Pero a la administración de Trump no le ha ido mejor. De hecho, sin ninguna base legal, el gobierno de Trump arrasó la ciudad siria de Raqqa, haciendo que más del 80 por ciento de ella sea inhabitable. Sí, Trump ha anunciado que quiere que las tropas estadounidenses se retiren del territorio sirio (aunque este anuncio es cuestionado por su propio asesor de seguridad nacional), pero en primer lugar, analice el costo humano que implica llegar al punto de un retiro de Estados Unidos. . Incluso durante el período en que el ejército de los Estados Unidos estaba causando estragos en Raqqa, comenzaron a surgir informes de que los Estados Unidos habían llegado a un acuerdo secreto para permitir que miles de combatientes de ISIS escaparan de los combates en Raqqa ilesos.

Bajo Trump, Estados Unidos dejó caer su número récord de bombas en Afganistán. A lo largo de su presidencia, también aumentó la apuesta inicial por su apoyo a Arabia Saudita, mientras bombardea escuelas, autobuses y hospitales de Yemen y, en el proceso, mata de hambre a más de 85.000 niños.

Según informes, los Estados Unidos han matado a más de un millón de civiles solo en Irak. Se estima que su régimen de sanciones draconianas ha matado a 1,7 millones de civiles iraquíes, incluidos 500.000 niños.

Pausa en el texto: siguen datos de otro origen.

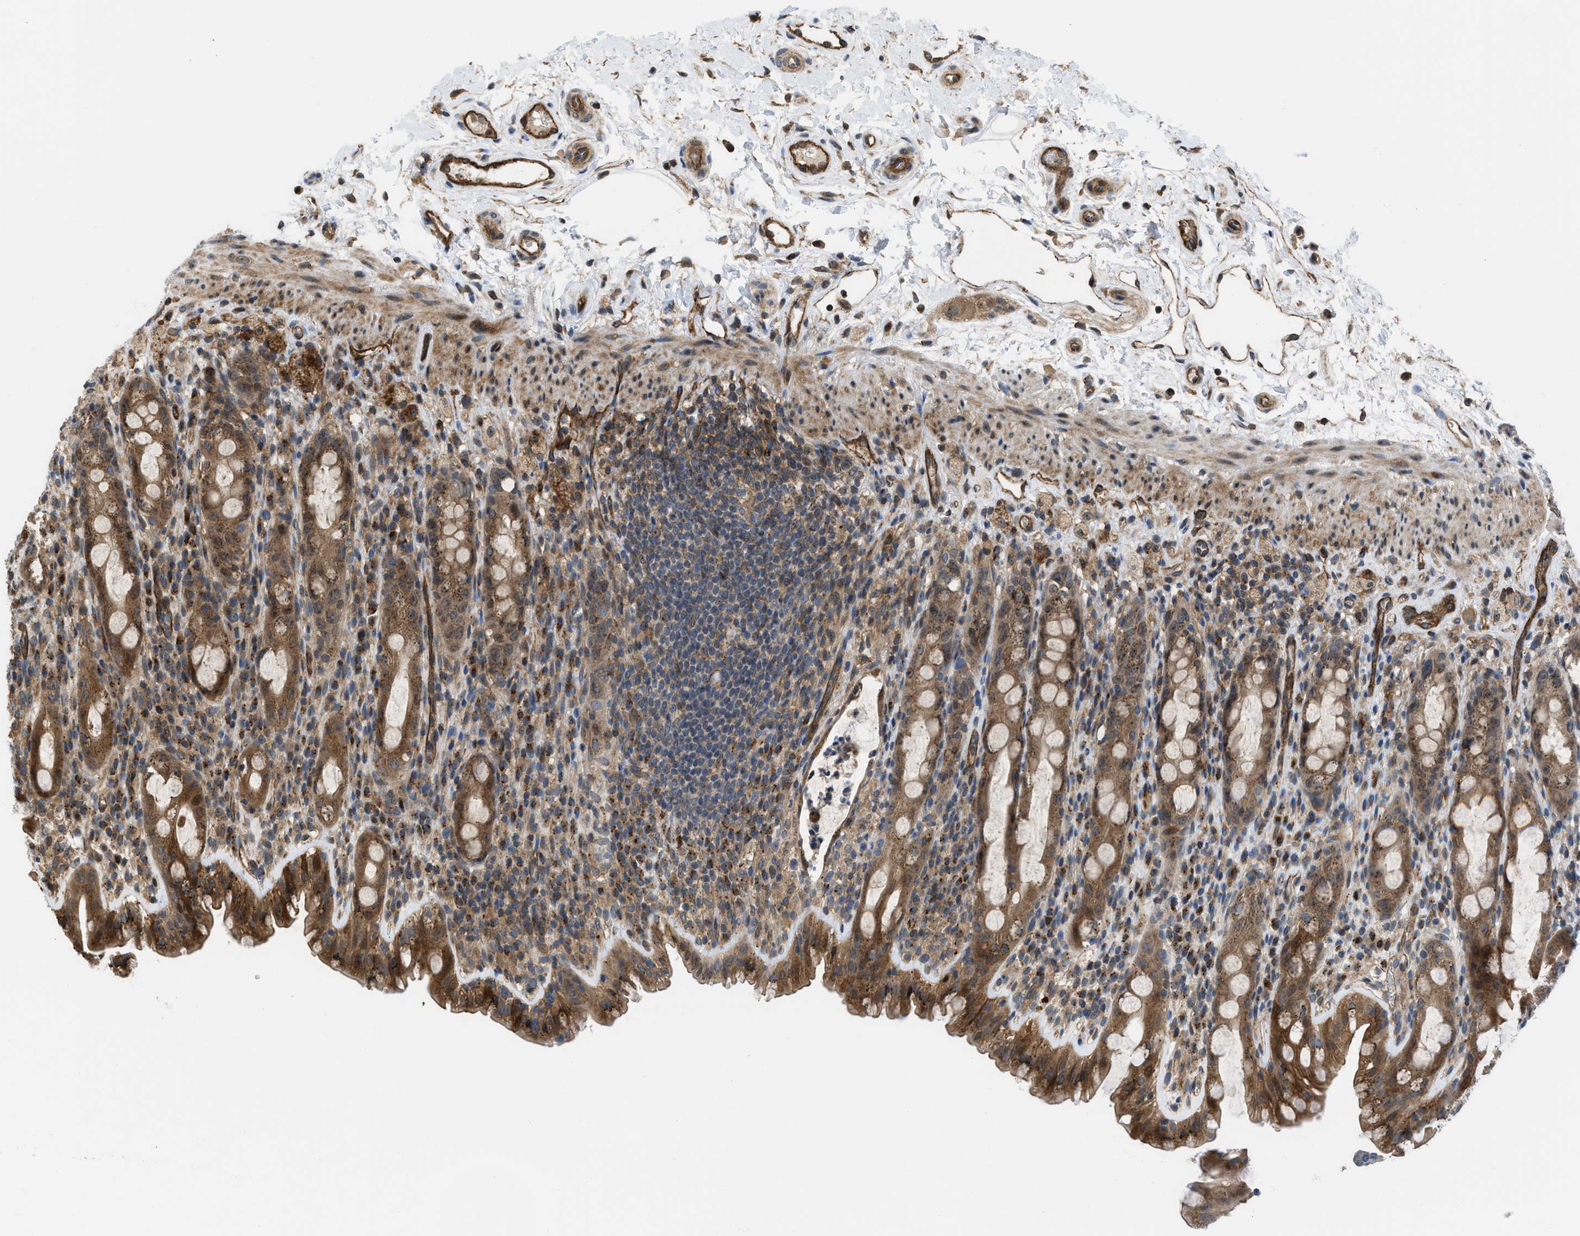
{"staining": {"intensity": "moderate", "quantity": ">75%", "location": "cytoplasmic/membranous,nuclear"}, "tissue": "rectum", "cell_type": "Glandular cells", "image_type": "normal", "snomed": [{"axis": "morphology", "description": "Normal tissue, NOS"}, {"axis": "topography", "description": "Rectum"}], "caption": "Immunohistochemical staining of unremarkable rectum exhibits medium levels of moderate cytoplasmic/membranous,nuclear staining in about >75% of glandular cells. Immunohistochemistry stains the protein of interest in brown and the nuclei are stained blue.", "gene": "GPATCH2L", "patient": {"sex": "male", "age": 44}}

Según algunas estimaciones, la política exterior de los Estados Unidos ha matado a 4 millones de musulmanes en la región del Medio Oriente desde 1990.

Es desconcertante decir lo menos que un país como Corea del Norte, por ejemplo, que actualmente no participa en ninguna de las actividades anteriores, es considerado indiscutiblemente como una amenaza mundial; todo el tiempo se supone que debemos creer que las palabras «fuerza para el bien» podrían atribuirse al único poder mundial responsable del sufrimiento de millones y millones de civiles.

Y seamos claros: Pompeo puede pretender que esto sea un problema de Trump contra Obama y qué administración destruirá heroicamente, es decir, defenderá, la región de Medio Oriente, pero la realidad es que ya sea Oprah Winfrey o Kanye West a cargo del espectáculo, el el incesante bombardeo de Medio Oriente nunca hará de los Estados Unidos una «fuerza para el bien», sin importar cuántas veces alguien lo repita.

Estados Unidos es una fuerza para el derramamiento de sangre en la región del Medio Oriente. Siempre ha sido y siempre será.